Psalm 131, I like it, it’s helpful in modeling the opposite of the ubiquitously ego-driven quest for knowledge, good as knowledge is.

Psalm 131

A song of ascents. Of David

My heart is not proud, Lord,

my eyes are not haughty;

I do not concern myself with great matters or things too wonderful for me.

But I have calmed and quieted myself,

I am like a weaned child with its mother; like a weaned child I am content.

Israel, put your hope in the Lord

both now and forevermore.

Two questions. One, what are the great matters? They certainly includes matters where we have tried to find understanding concerning something and failed.

I don’t believe David is modeling giving up on understanding. Certainly not. In his writings, we can see is on a constant quest for truth, and yet here, concerning great matters, he cloaks himself in humility.

If you look over the history of competitive, self-driven experimentation, research, invention and discovery — look in science or theology— wherever you find unbridled ego, you will find grave unhappiness and tensing ignorance. You will find conflicts, law suits and relational smashups.
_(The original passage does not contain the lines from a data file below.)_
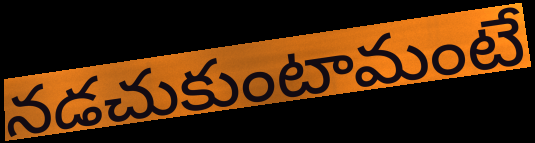
నడచుకుంటామంటే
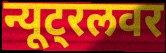
न्यूट्रलवर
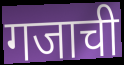
गजाची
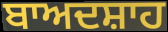
ਬਾਅਦਸ਼ਾਹ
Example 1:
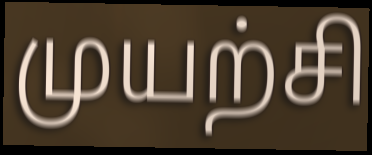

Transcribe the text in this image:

முயற்சி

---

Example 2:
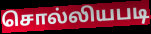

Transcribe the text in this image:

சொல்லியபடி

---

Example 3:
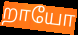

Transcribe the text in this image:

றாயோ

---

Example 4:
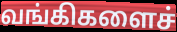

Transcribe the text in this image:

வங்கிகளைச்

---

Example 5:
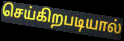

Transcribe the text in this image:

செய்கிறபடியால்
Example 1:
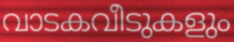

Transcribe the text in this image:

വാടകവീടുകളും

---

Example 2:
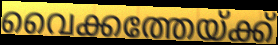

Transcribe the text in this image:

വൈക്കത്തേയ്ക്ക്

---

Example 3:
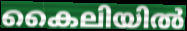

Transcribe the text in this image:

കൈലിയിൽ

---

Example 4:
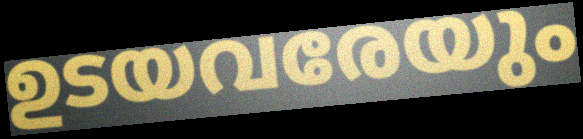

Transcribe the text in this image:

ഉടയവരേയും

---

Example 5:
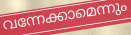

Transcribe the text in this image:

വന്നേക്കാമെന്നും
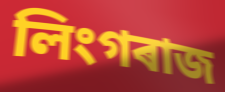
লিংগৰাজ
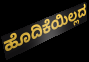
ಹೊದಿಕೆಯಿಲ್ಲದ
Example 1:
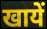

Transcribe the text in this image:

खायें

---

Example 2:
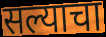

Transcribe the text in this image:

सल्याचा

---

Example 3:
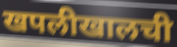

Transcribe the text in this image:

खपलीखालची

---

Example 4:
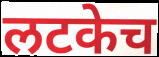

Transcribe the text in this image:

लटकेच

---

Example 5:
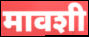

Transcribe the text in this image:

मावशी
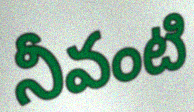
నీవంటి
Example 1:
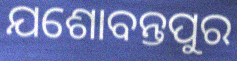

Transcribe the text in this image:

ଯଶୋବନ୍ତପୁର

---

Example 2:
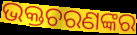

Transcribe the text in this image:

ଭକ୍ତଚରଣଙ୍କର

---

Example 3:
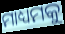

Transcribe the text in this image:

ମାଧ୍ୟମକୁ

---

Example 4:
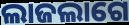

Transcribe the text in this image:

ଲାଜଲାଗେ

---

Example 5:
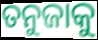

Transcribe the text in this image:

ତନୁଜାକୁ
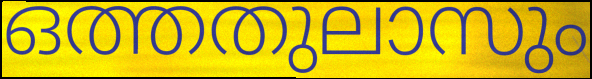
ഒത്തതുലാസും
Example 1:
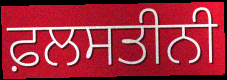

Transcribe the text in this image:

ਫ਼ਲਸਤੀਨੀ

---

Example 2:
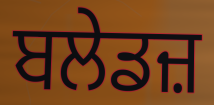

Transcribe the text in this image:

ਬਲੇਡਜ਼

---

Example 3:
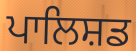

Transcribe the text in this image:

ਪਾਲਿਸ਼ਡ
In contrast, when truth diggers have taken humbled attitudes before the unknown, taken needed breaks, consulted and relied on previous seekers, consulted their team, answers have often come to them in epiphanies and “Aha!”moments.

Second question: What does it mean to be a weaned child, content in our relationship with knowledge?

It means that we do well to rest in what we do know, celebrate what we do know and to let ourselves be weaned from what Fenelon refers to as the pseudo experiences that give “false courage to the senses,” that is merely propping up a hungry ego with an incomplete theory or insight that won’t hold water when reality comes along with it’s pointy stick and punctures it.

What to do?

Don’t stop seeking knowledge.

But when life weans you from understanding, seek contentment.

And for we who have faith, trust God that he knows and that he, like a wise mother, has us.

We can sit with him quietly, not understanding, yet loved and and at rest.